EXERCISE BRIEF:
Reproduce the entries below word for word, from the very first line through the line containing "21: (176, 16)". Leave the pictures out of your answer.

MATERIAL SHOWN:

▬▬▬▬▬▬

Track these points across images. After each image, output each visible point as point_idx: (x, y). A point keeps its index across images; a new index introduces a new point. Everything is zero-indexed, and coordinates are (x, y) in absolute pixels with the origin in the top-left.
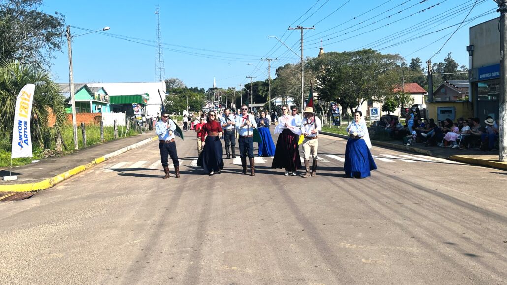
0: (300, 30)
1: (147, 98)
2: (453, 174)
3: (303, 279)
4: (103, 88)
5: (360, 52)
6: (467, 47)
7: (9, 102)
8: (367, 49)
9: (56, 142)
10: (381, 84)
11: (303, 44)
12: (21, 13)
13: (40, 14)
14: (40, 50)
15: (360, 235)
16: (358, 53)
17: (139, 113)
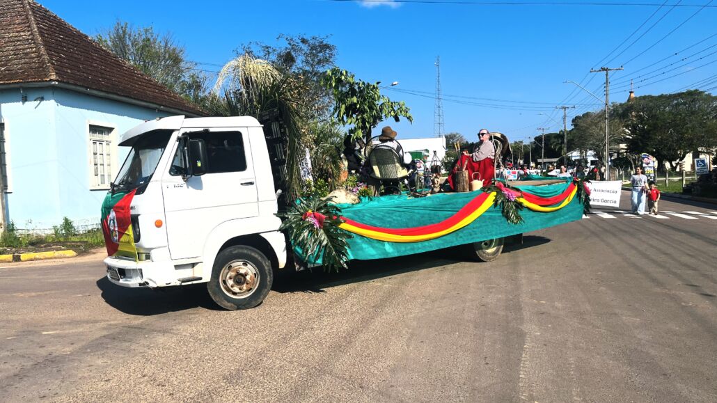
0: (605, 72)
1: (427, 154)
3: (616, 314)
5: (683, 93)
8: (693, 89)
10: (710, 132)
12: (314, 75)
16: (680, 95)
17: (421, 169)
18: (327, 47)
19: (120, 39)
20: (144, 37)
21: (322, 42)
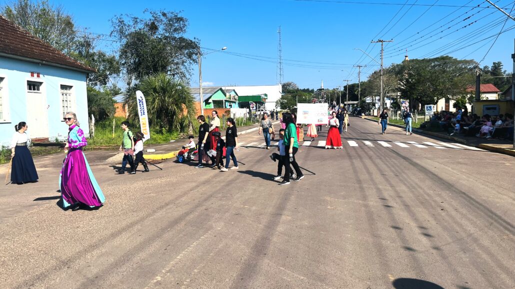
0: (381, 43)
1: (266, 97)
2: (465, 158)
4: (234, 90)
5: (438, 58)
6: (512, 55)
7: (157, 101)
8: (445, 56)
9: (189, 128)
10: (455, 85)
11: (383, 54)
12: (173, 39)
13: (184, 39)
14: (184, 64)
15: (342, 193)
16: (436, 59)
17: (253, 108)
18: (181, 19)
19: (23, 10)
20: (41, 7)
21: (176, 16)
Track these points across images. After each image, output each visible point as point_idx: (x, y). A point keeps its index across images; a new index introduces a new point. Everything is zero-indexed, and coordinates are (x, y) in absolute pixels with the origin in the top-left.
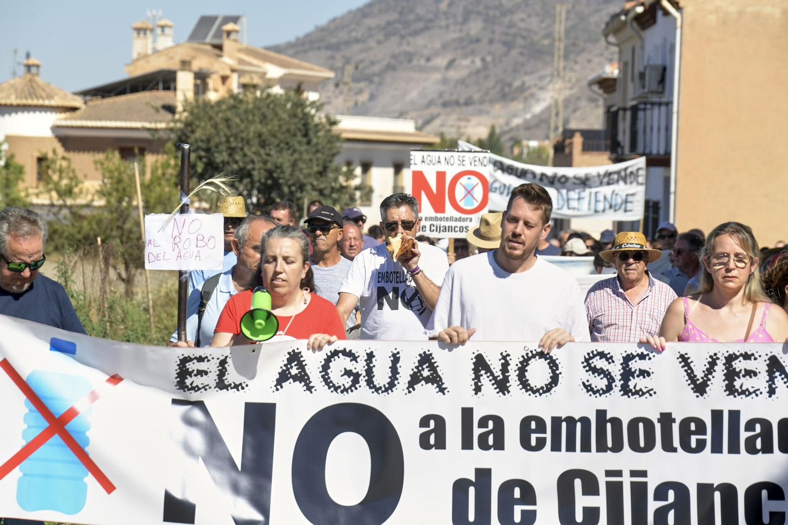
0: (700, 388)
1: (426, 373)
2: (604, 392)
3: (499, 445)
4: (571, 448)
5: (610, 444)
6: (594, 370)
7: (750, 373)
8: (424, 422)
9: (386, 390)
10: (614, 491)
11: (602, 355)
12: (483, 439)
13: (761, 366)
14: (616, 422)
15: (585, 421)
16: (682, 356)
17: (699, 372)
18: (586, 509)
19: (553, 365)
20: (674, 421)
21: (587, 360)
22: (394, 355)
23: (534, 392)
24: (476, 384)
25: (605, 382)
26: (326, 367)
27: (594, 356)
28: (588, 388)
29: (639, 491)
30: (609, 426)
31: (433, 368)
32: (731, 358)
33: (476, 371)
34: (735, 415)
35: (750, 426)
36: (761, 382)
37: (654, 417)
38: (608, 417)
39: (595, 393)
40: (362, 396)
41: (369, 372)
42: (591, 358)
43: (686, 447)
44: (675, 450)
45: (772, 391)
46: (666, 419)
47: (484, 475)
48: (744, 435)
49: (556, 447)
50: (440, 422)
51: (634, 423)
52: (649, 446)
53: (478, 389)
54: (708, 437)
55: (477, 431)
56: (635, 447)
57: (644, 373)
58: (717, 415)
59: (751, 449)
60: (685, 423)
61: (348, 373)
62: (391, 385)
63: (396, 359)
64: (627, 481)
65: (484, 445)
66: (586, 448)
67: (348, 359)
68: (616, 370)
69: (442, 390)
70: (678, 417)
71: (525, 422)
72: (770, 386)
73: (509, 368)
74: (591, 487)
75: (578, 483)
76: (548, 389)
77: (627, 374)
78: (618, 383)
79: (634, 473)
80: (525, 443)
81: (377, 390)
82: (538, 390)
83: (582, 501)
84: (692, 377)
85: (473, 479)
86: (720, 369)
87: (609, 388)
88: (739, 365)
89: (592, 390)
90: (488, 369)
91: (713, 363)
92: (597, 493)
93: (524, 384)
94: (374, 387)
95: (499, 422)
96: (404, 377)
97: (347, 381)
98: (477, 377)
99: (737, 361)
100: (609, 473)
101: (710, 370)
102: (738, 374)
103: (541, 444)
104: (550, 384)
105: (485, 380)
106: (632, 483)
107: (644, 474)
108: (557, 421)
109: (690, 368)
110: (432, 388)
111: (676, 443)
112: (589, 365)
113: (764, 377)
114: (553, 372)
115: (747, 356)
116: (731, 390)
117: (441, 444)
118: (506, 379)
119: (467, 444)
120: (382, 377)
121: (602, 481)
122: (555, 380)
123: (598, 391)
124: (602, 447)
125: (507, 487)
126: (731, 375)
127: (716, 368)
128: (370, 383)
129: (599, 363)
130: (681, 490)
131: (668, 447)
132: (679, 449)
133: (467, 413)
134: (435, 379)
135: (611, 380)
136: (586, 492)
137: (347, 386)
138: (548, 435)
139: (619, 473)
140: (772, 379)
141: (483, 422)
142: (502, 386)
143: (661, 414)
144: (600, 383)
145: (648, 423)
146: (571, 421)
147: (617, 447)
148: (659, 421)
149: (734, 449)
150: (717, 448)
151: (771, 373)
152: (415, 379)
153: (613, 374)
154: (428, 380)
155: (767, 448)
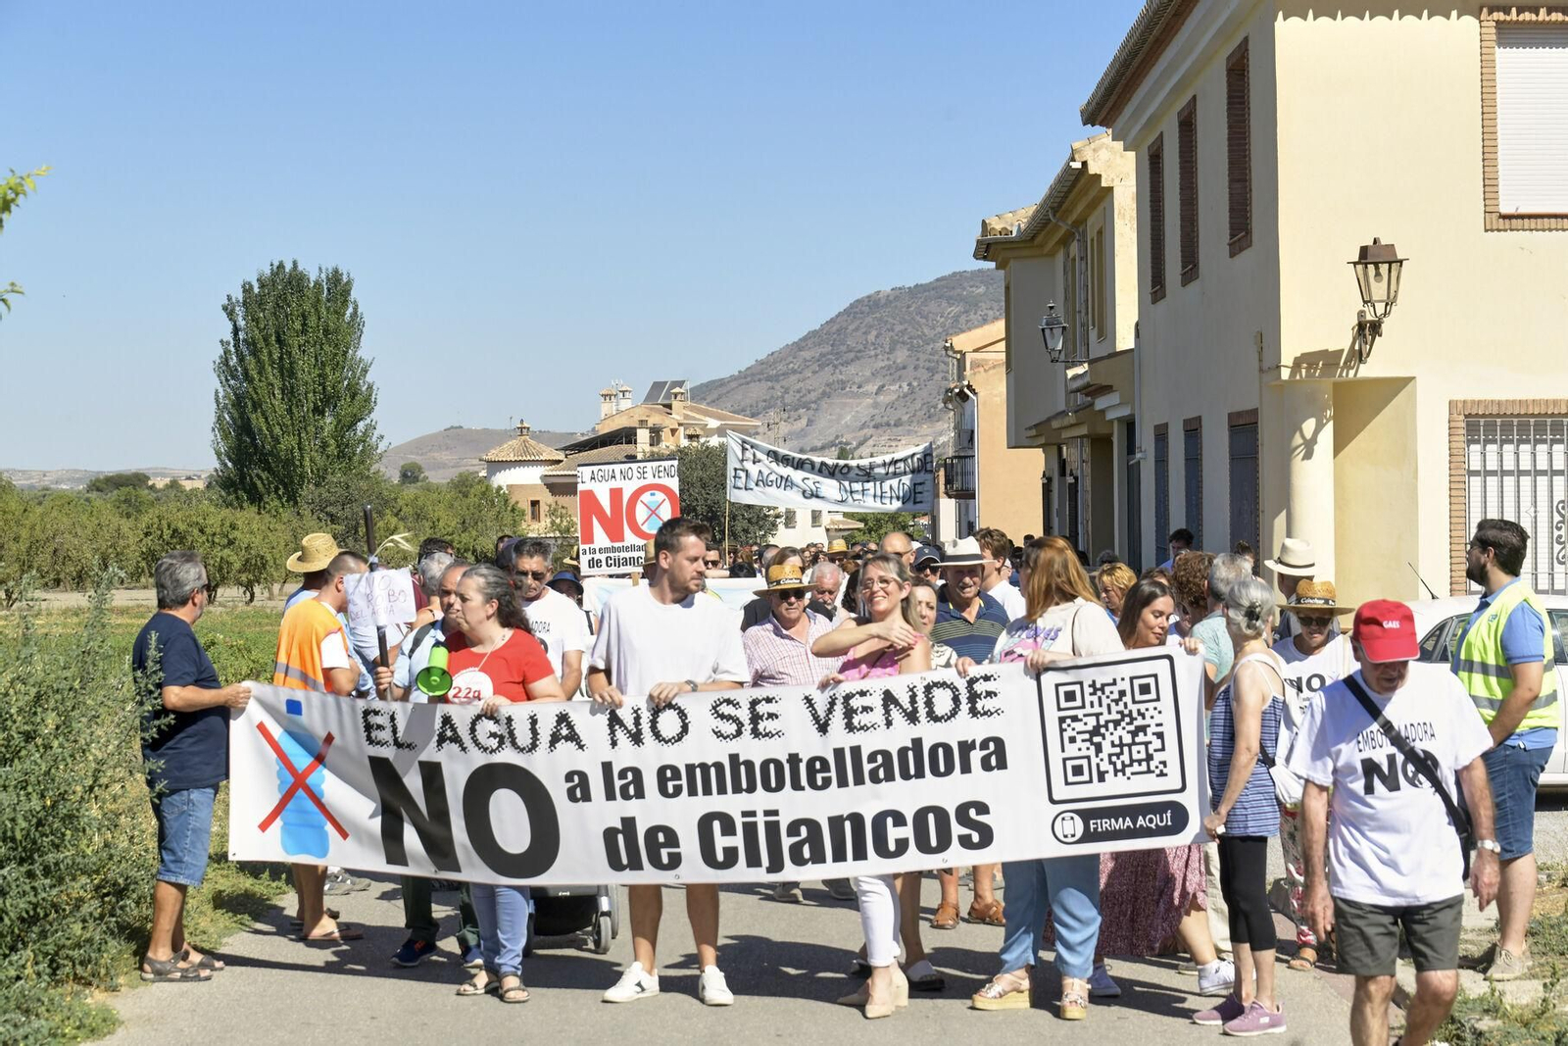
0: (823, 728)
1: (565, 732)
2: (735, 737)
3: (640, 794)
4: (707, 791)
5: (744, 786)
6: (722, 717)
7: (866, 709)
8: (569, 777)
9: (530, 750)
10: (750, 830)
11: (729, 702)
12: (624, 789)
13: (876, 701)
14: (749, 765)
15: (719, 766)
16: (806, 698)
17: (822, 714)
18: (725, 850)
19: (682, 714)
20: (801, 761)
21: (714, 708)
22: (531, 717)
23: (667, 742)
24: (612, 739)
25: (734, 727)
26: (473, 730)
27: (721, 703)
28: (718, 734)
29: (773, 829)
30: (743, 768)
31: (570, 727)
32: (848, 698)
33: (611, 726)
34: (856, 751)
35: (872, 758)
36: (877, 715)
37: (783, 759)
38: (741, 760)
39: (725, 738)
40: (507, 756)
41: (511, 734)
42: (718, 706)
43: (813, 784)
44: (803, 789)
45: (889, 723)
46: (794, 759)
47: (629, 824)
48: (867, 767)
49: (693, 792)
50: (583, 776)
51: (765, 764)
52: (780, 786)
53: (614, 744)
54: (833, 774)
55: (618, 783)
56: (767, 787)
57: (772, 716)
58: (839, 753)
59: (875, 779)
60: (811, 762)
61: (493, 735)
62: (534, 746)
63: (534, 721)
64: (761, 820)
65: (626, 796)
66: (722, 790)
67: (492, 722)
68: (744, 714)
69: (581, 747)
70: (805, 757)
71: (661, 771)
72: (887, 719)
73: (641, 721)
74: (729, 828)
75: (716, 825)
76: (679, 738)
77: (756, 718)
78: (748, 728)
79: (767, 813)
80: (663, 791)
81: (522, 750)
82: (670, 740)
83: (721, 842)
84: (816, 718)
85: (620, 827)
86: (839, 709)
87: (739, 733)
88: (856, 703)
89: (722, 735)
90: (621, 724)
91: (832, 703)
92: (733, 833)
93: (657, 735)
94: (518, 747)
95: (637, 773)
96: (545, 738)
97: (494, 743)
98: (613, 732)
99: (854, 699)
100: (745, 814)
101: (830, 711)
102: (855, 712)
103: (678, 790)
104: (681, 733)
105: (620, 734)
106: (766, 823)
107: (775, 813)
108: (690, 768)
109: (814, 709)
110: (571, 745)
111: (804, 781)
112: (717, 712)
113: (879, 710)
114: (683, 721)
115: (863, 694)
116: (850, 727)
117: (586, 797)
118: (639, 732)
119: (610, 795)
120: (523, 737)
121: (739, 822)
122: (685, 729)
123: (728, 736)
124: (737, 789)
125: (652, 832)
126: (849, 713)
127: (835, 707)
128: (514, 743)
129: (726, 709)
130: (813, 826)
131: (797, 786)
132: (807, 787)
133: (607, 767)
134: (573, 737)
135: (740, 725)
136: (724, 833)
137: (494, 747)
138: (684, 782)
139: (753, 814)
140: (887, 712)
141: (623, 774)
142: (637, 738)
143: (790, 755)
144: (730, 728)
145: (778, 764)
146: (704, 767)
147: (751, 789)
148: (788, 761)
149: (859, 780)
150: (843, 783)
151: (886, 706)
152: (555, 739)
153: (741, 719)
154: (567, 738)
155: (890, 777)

▬▬▬▬▬▬

RESULT OF THIS TASK:
Track these points across images. After each image, output each visible point as point_idx: (x, y). A point keeps its index across images; a new index introduces a new point. Everything is zero-indexed, and coordinates are (x, y) in absolute pixels with the origin in the top-left.
0: (300, 30)
1: (147, 98)
2: (453, 174)
3: (303, 279)
4: (103, 88)
5: (360, 52)
6: (467, 47)
7: (9, 102)
8: (367, 49)
9: (56, 142)
10: (381, 84)
11: (303, 44)
12: (21, 13)
13: (40, 14)
14: (40, 50)
15: (360, 235)
16: (358, 53)
17: (139, 113)
0: (605, 72)
1: (427, 154)
3: (616, 314)
5: (683, 93)
8: (693, 89)
10: (710, 132)
12: (314, 75)
16: (680, 95)
17: (421, 169)
18: (327, 47)
19: (120, 39)
20: (144, 37)
21: (322, 42)
0: (381, 43)
1: (266, 97)
2: (465, 158)
4: (234, 90)
5: (438, 58)
6: (512, 55)
7: (157, 101)
8: (445, 56)
9: (189, 128)
10: (455, 85)
11: (383, 54)
12: (173, 39)
13: (184, 39)
14: (184, 64)
15: (342, 193)
16: (436, 59)
17: (253, 108)
18: (181, 19)
19: (23, 10)
20: (41, 7)
21: (176, 16)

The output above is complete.